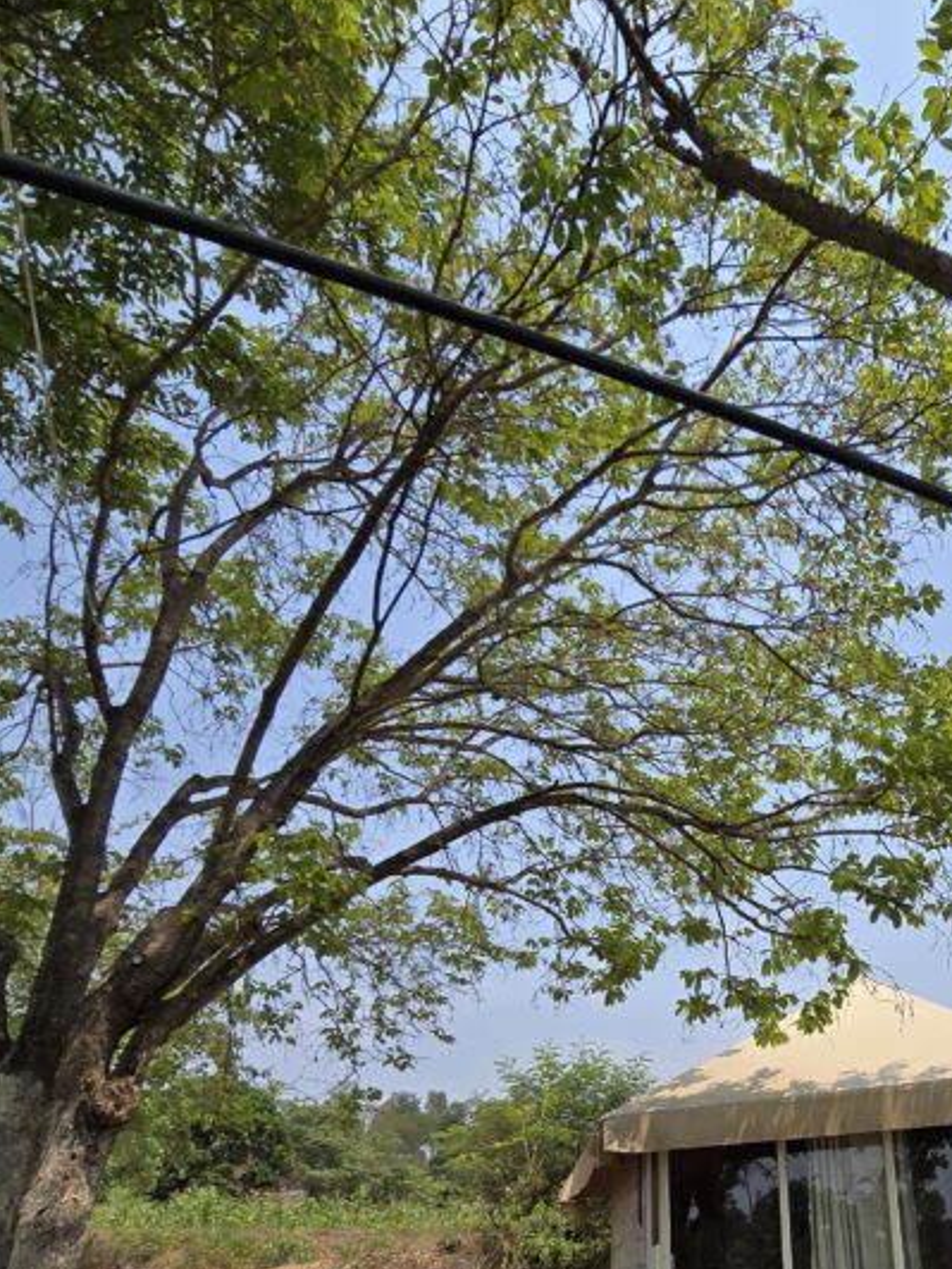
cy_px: 904
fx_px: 917
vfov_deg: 66.3
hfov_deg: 50.5
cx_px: 799
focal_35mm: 25
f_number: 2.2
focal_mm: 2.2
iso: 50
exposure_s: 1/2397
______________________________
## Task details
Without any pictures, please reproduce the full set of entries.

## Worked solution
cy_px: 904
fx_px: 917
vfov_deg: 66.3
hfov_deg: 50.5
cx_px: 799
focal_35mm: 25
f_number: 2.2
focal_mm: 2.2
iso: 50
exposure_s: 1/2397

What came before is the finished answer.